In this study, the ADC sequence was Hou et al.35. DWI-based ADC sequences accurately measure water molecule diffusion and are sensitive to both intracellular and extracellular water. This reflects the microstructural properties of tissue and spatial distribution of water molecules. Conversely, T2WI relies on T2 relaxation time measurements to evaluate the lateral relaxation properties of water molecules. This provides information about the rate and extent of free water diffusion within the tissue. The results show that ADC sequences are more sensitive and specific than T2WI for diagnostic purposes.
In our study, the AUC for the random forest model using only ADC sequences was 0.869, and Hou et al. For models using the same ADC sequence30. Additionally, we constructed a random forest model that integrates ADC sequences combining TAP with additional clinical features, achieving an improved AUC of 0.915. Interestingly, Hou et al. A similar model combining ADC sequence and clinical features was adopted to achieve an AUC of 0.912. This shows that our study comprehensively analyzed clinical and radioactive features while applying optimized machine learning methodologies to build predictive models. Importantly, inclusion of TAP in our model highlights progressive diagnostic values to distinguish prostate cancer from benign conditions.
However, this study has some limitations. First, this study employs a retrospective design with a single-centered dataset, but without external validation. Second, small sample sizes introduce selection biases and may limit the generalizability of the results. Clinicians' assessment of potential lesions depends on individual clinical expertise and experience, introducing subjectivity that leads to variations in practitioner interpretations and contradictions. Future research should address the variability, robustness, and reproducibility of radiomics-based models, allowing for a wide range of clinical applications. Large-scale multi-center testing is essential to minimizing selection bias and improving model accuracy. Furthermore, radiation-based prognostic assessments of PCA patients should be prioritized to improve clinical decision-making and coordinate adjuvant therapy. Compared to existing radioactive studies, our study demonstrates the following methodological advantages:
First, many radiation studies use nomograms to construct visualizable models36. However, these approaches often lack computational efficiency to efficiently handle large-scale data and complex machine learning operations. Second, compared to Bayesian and K-Nearth Neighbor (KNN) algorithms, the random forest model exhibits superior performance in processing high-dimensional and unbalanced data sets. Furthermore, our study provides a unique visualization of the decision-making process of the random forest model, increasing transparency and interpretability.

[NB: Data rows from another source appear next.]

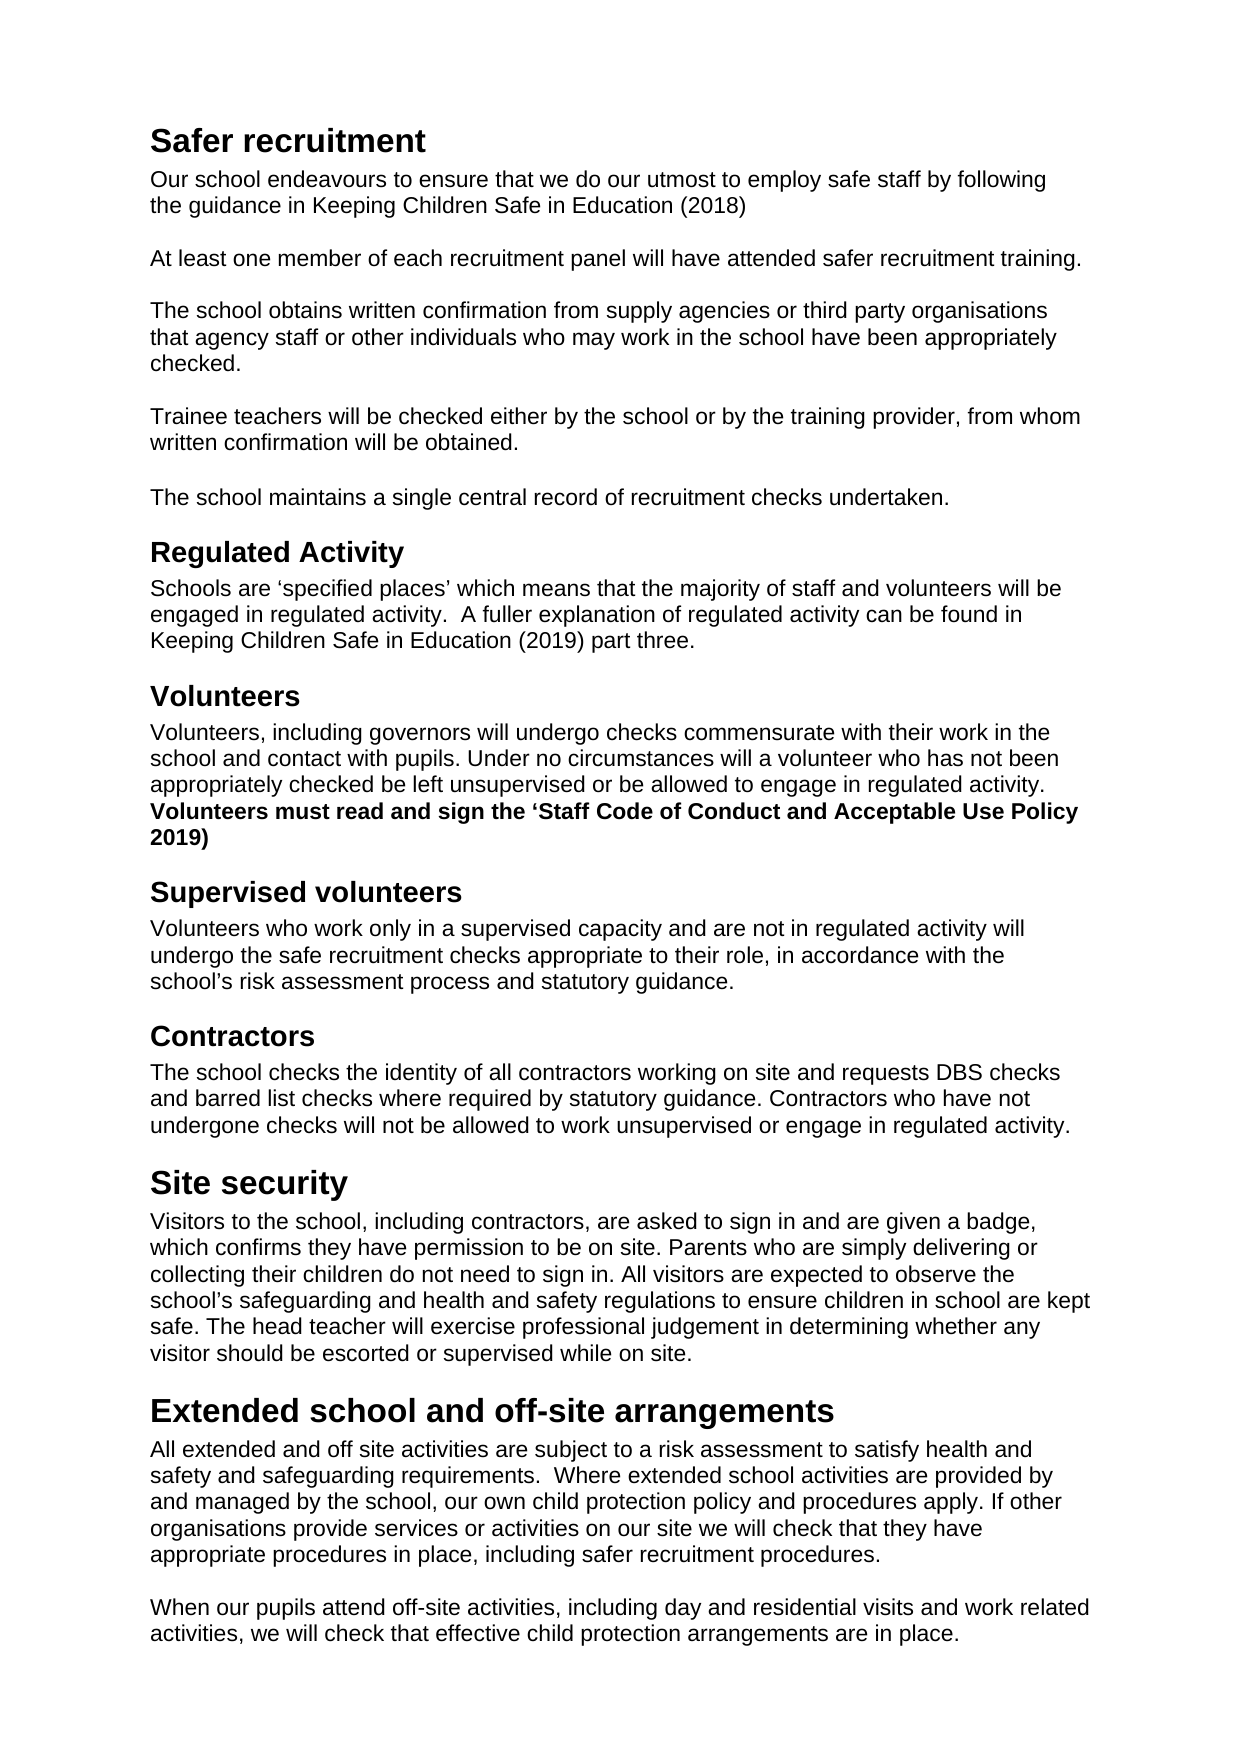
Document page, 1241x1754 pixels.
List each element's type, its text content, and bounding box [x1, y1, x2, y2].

subtitle Site security [150, 1163, 1090, 1202]
subtitle Volunteers [150, 679, 1090, 712]
text Volunteers who work only in a supervised capacity and are not in regulated activity will undergo the safe recruitment checks appropriate to their role, in accordance with the school’s risk assessment process and statutory guidance. [150, 915, 1090, 994]
text Schools are ‘specified places’ which means that the majority of staff and volunteers will be engaged in regulated activity. A fuller explanation of regulated activity can be found in Keeping Children Safe in Education (2019) part three. [150, 575, 1090, 654]
subtitle Contractors [150, 1019, 1090, 1053]
text The school maintains a single central record of recruitment checks undertaken. [150, 484, 1090, 510]
text Our school endeavours to ensure that we do our utmost to employ safe staff by following the guidance in Keeping Children Safe in Education (2018) [150, 166, 1078, 218]
text The school obtains written confirmation from supply agencies or third party organisations that agency staff or other individuals who may work in the school have been appropriately checked. [150, 297, 1090, 377]
text At least one member of each recruitment panel will have attended safer recruitment training. [150, 245, 1090, 271]
text Visitors to the school, including contractors, are asked to sign in and are given a badge, which confirms they have permission to be on site. Parents who are simply delivering or collecting their children do not need to sign in. All visitors are expected to observe the school’s safeguarding and health and safety regulations to ensure children in school are kept safe. The head teacher will exercise professional judgement in determining whether any visitor should be escorted or supervised while on site. [150, 1208, 1090, 1366]
text All extended and off site activities are subject to a risk assessment to satisfy health and safety and safeguarding requirements. Where extended school activities are provided by and managed by the school, our own child protection policy and procedures apply. If other organisations provide services or activities on our site we will check that they have appropriate procedures in place, including safer recruitment procedures. [150, 1436, 1078, 1567]
subtitle Regulated Activity [150, 535, 1090, 568]
text Trainee teachers will be checked either by the school or by the training provider, from whom written confirmation will be obtained. [150, 403, 1090, 456]
subtitle Supervised volunteers [150, 875, 1090, 909]
text The school checks the identity of all contractors working on site and requests DBS checks and barred list checks where required by statutory guidance. Contractors who have not undergone checks will not be allowed to work unsupervised or engage in regulated activity. [150, 1059, 1090, 1138]
subtitle Extended school and off-site arrangements [150, 1391, 1090, 1429]
text When our pupils attend off-site activities, including day and residential visits and work related activities, we will check that effective child protection arrangements are in place. [150, 1594, 1090, 1646]
subtitle Safer recruitment [150, 121, 1090, 159]
text Volunteers, including governors will undergo checks commensurate with their work in the school and contact with pupils. Under no circumstances will a volunteer who has not been appropriately checked be left unsupervised or be allowed to engage in regulated activity. Volunteers must read and sign the ‘Staff Code of Conduct and Acceptable Use Policy 2019) [150, 719, 1090, 850]
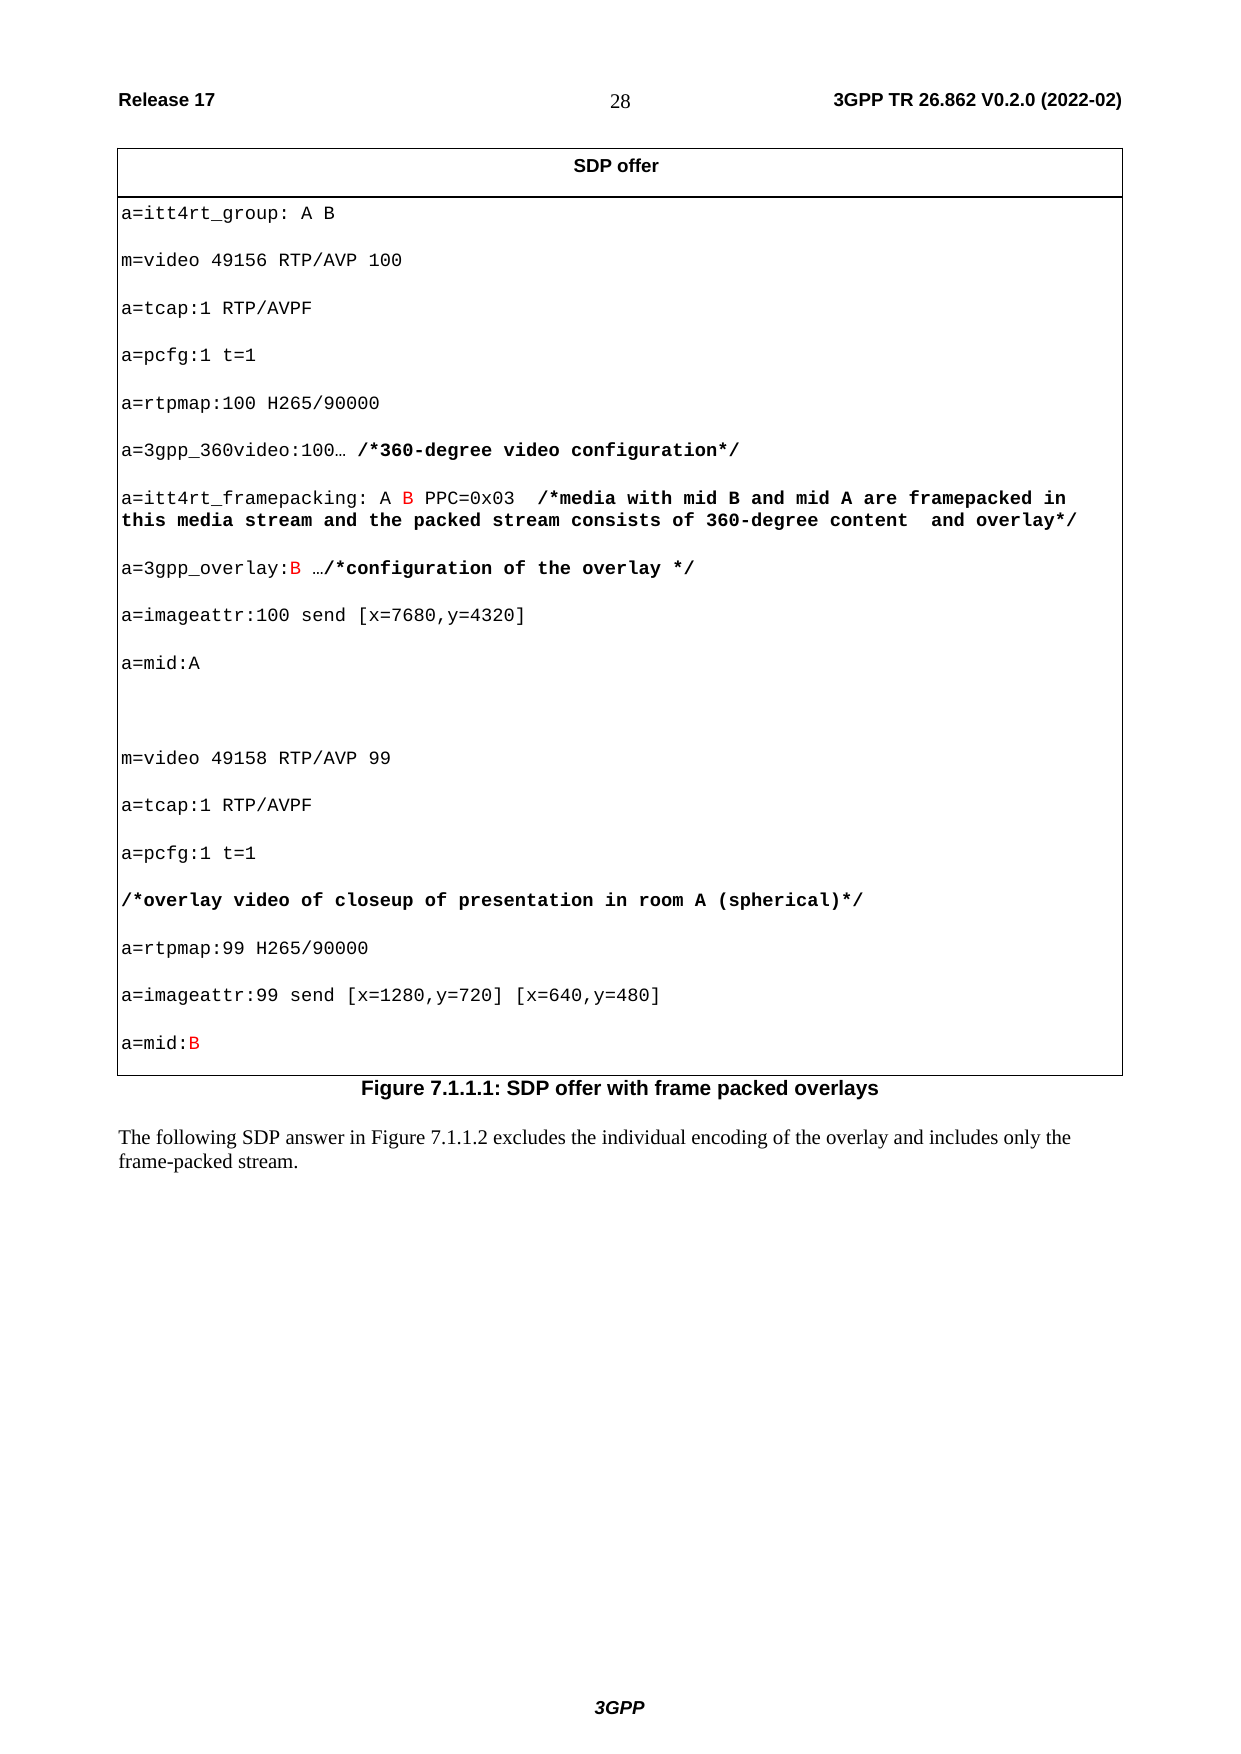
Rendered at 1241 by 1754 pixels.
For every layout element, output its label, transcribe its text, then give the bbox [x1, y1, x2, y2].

table_header SDP offer [118, 149, 1122, 196]
text Figure 7.1.1.1: SDP offer with frame packed overlays [118, 1076, 1122, 1100]
table_cell a=itt4rt_group: A B m=video 49156 RTP/AVP 100 a=tcap:1 RTP/AVPF a=pcfg:1 t=1 a=rtpmap:100 H265/90000 a=3gpp_360video:100… /*360-degree video configuration*/ a=itt4rt_framepacking: A B PPC=0x03 /*media with mid B and mid A are framepacked in this media stream and the packed stream consists of 360-degree content and overlay*/ a=3gpp_overlay:B …/*configuration of the overlay */ a=imageattr:100 send [x=7680,y=4320] a=mid:A m=video 49158 RTP/AVP 99 a=tcap:1 RTP/AVPF a=pcfg:1 t=1 /*overlay video of closeup of presentation in room A (spherical)*/ a=rtpmap:99 H265/90000 a=imageattr:99 send [x=1280,y=720] [x=640,y=480] a=mid:B [118, 198, 1122, 1075]
text The following SDP answer in Figure 7.1.1.2 excludes the individual encoding of the overlay and includes only the frame-packed stream. [118, 1125, 1122, 1173]
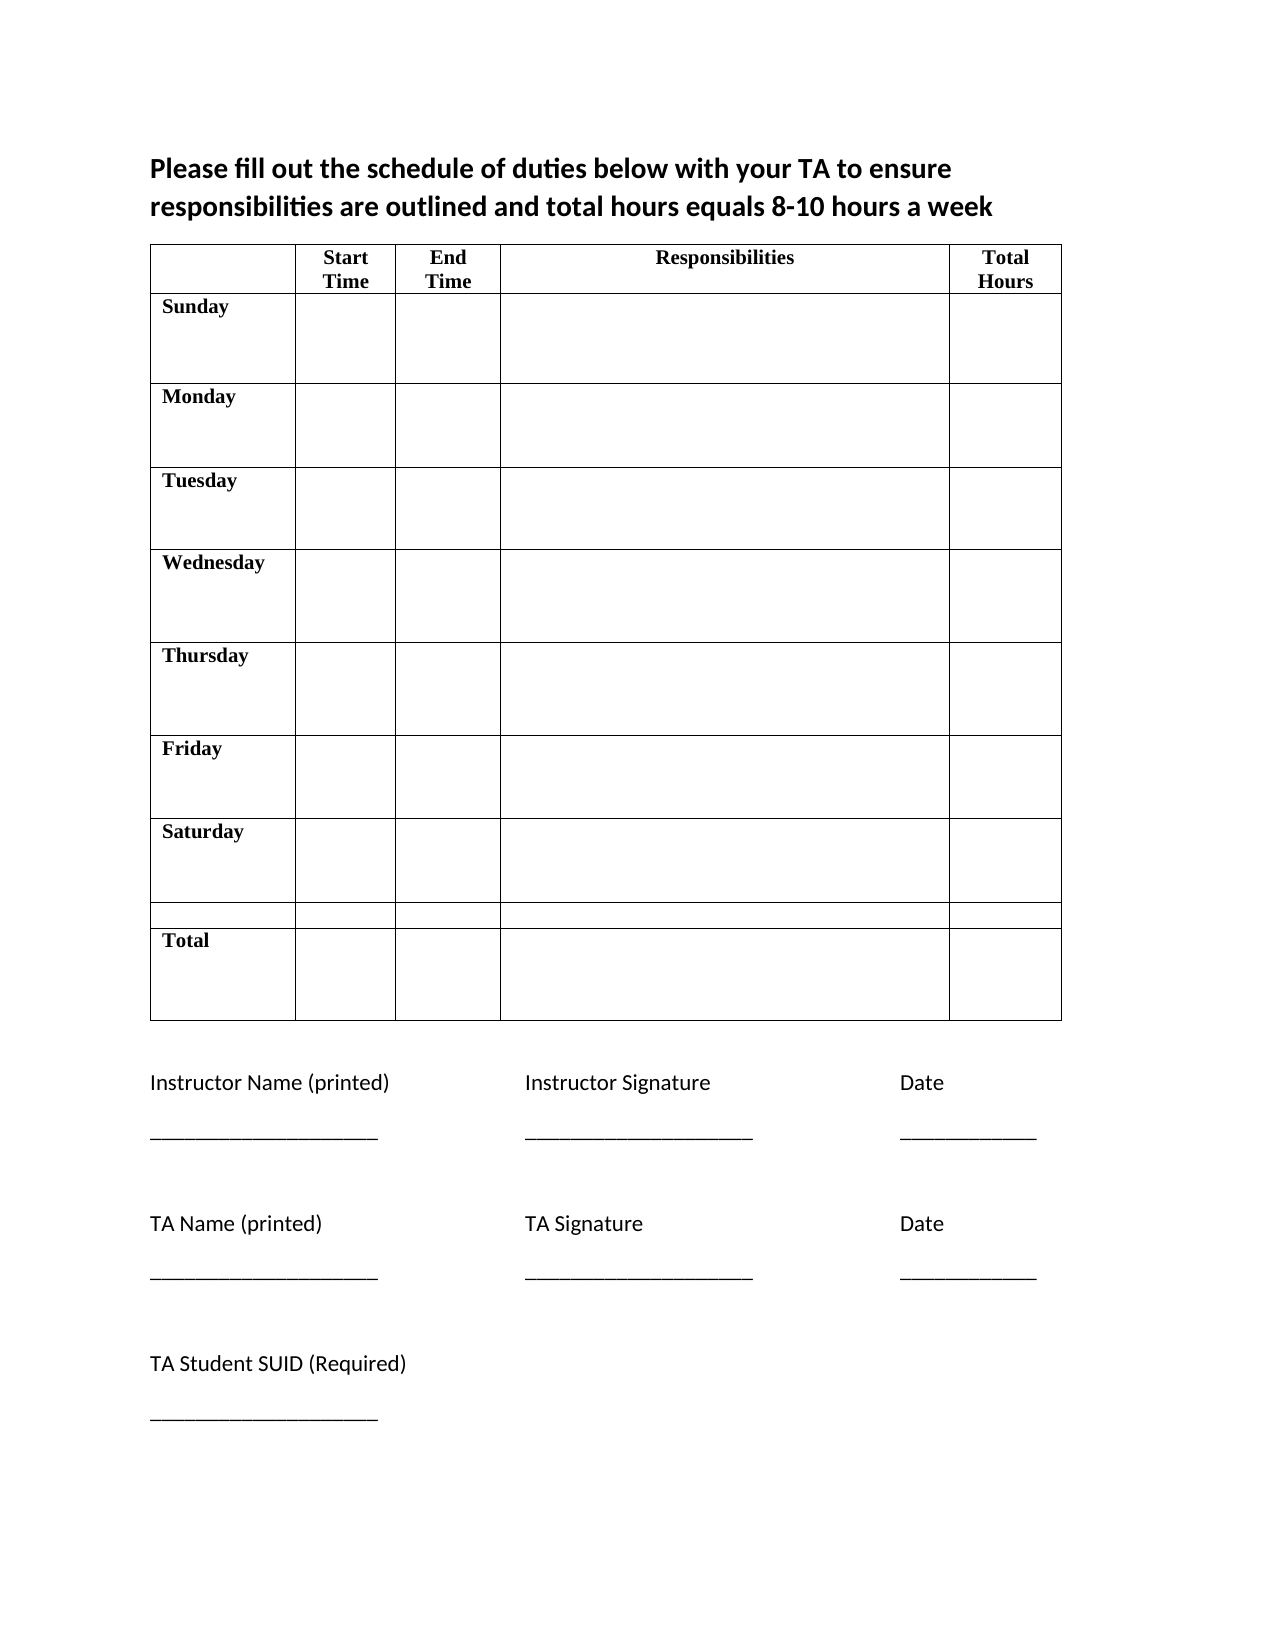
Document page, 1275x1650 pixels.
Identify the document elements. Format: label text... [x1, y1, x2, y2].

table_cell [501, 550, 949, 642]
table_cell Saturday [151, 819, 295, 902]
table_cell [151, 903, 295, 927]
table_cell [296, 468, 395, 549]
table_header Responsibilities [501, 245, 949, 293]
table_header Total Hours [950, 245, 1061, 293]
table_cell [296, 736, 395, 818]
table_cell Tuesday [151, 468, 295, 549]
table_header [151, 245, 295, 293]
table_cell [950, 643, 1061, 735]
text Please fill out the schedule of duties below with your TA to ensure responsibilities are outlined and total hours equals 8-10 hours a week [150, 150, 1125, 224]
text ____________________ [150, 1396, 1125, 1424]
table_cell [296, 294, 395, 383]
text TA Student SUID (Required) [150, 1349, 1125, 1377]
table_cell [396, 384, 500, 467]
table_cell [501, 384, 949, 467]
table_cell Wednesday [151, 550, 295, 642]
table_cell [296, 384, 395, 467]
table_cell [501, 819, 949, 902]
table_cell [296, 903, 395, 927]
table_cell [501, 736, 949, 818]
table_cell [396, 468, 500, 549]
table_cell [950, 384, 1061, 467]
table_cell [501, 294, 949, 383]
text ____________________ ____________________ ____________ [150, 1256, 1125, 1283]
table_cell [501, 643, 949, 735]
table_cell [296, 929, 395, 1020]
table_cell [501, 468, 949, 549]
text Instructor Name (printed) Instructor Signature Date [150, 1068, 1125, 1096]
table_cell [396, 294, 500, 383]
table_cell [950, 550, 1061, 642]
table_cell Sunday [151, 294, 295, 383]
table_cell [396, 929, 500, 1020]
table_cell [950, 819, 1061, 902]
text TA Name (printed) TA Signature Date [150, 1209, 1125, 1237]
table_header Start Time [296, 245, 395, 293]
table_cell [396, 819, 500, 902]
table_cell Thursday [151, 643, 295, 735]
table_cell [296, 550, 395, 642]
table_cell [950, 468, 1061, 549]
table_cell [501, 903, 949, 927]
text ____________________ ____________________ ____________ [150, 1115, 1125, 1143]
table_cell Friday [151, 736, 295, 818]
table_cell [950, 903, 1061, 927]
table_cell [396, 550, 500, 642]
table_cell [950, 736, 1061, 818]
table_cell Total [151, 929, 295, 1020]
table_cell [296, 643, 395, 735]
table_cell Monday [151, 384, 295, 467]
table_header End Time [396, 245, 500, 293]
table_cell [396, 903, 500, 927]
table_cell [396, 736, 500, 818]
table_cell [950, 294, 1061, 383]
table_cell [950, 929, 1061, 1020]
table_cell [501, 929, 949, 1020]
table_cell [296, 819, 395, 902]
table_cell [396, 643, 500, 735]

In summary, our study shows that multimodal models that integrate radiomics features, TAP and clinical features, may distinguish between malignant prostate lesions and benign. Our findings highlight the effectiveness of MPMRI with innovative imaging methodology and clinical data for the identification of prostate cancer. Additionally, the integration of automated machine learning into the MPMRI framework provides a comprehensive approach to increasing cancer detection sensitivity and improving risk stratification strategies.